What lines of the data below hold the string "knee"? Copy each one out.
* * *
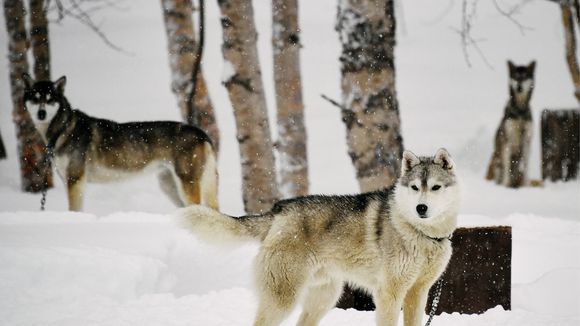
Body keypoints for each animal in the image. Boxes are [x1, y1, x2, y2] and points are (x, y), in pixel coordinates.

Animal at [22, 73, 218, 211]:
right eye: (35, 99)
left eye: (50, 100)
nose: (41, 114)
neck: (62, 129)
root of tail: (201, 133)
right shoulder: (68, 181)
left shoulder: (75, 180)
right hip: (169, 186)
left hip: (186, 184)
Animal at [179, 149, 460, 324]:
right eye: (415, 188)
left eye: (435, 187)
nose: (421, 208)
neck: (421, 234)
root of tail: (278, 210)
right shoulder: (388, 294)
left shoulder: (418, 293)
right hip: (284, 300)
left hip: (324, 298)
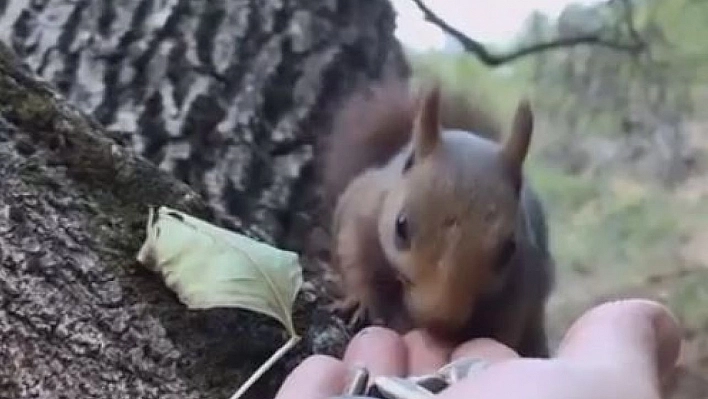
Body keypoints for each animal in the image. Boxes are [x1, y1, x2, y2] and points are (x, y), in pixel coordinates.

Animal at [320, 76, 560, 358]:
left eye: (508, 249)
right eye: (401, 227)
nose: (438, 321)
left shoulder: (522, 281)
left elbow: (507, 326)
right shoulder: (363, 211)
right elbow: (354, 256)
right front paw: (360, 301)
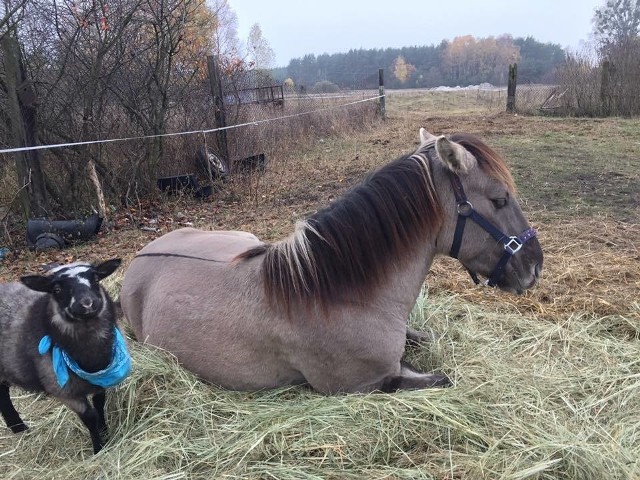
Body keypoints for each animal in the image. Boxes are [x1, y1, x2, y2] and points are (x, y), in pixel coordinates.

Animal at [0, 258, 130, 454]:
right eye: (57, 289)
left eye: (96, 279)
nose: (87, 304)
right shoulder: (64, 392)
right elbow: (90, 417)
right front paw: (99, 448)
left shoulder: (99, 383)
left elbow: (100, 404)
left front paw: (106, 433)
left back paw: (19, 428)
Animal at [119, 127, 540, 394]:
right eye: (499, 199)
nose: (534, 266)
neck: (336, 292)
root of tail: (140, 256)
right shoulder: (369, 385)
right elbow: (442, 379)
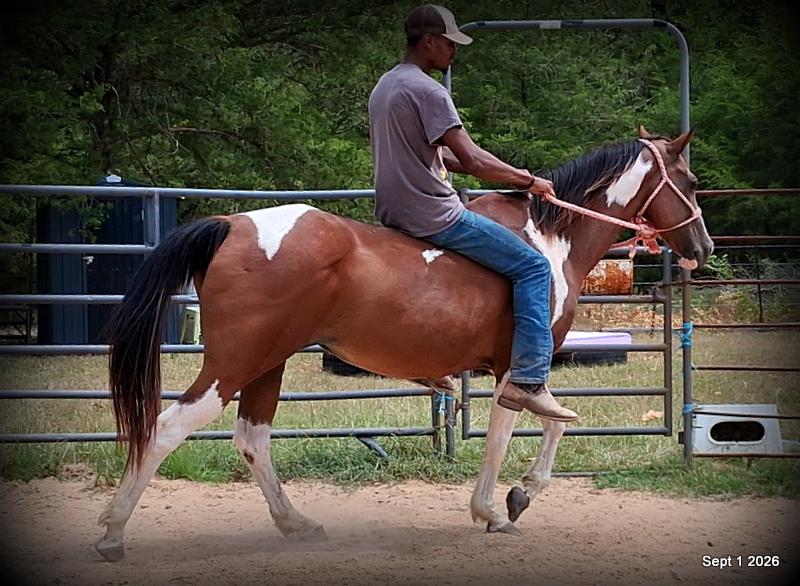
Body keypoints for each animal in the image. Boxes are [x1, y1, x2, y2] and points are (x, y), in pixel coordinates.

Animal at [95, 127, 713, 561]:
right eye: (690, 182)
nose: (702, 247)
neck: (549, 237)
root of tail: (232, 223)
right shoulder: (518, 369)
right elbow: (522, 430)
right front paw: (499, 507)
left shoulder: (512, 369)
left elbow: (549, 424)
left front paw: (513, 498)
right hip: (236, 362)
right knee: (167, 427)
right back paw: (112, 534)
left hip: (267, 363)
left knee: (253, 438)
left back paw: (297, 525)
* * *
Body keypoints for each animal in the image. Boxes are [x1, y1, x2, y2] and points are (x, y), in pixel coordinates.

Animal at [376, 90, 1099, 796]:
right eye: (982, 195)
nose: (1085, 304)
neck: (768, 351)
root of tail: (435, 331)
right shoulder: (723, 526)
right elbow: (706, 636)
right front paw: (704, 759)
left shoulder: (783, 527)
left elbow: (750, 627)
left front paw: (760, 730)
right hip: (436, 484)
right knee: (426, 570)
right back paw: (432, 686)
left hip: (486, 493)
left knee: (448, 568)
* * *
Answer section =
right knee: (167, 427)
left knee: (253, 438)
right knee: (426, 570)
left knee: (448, 568)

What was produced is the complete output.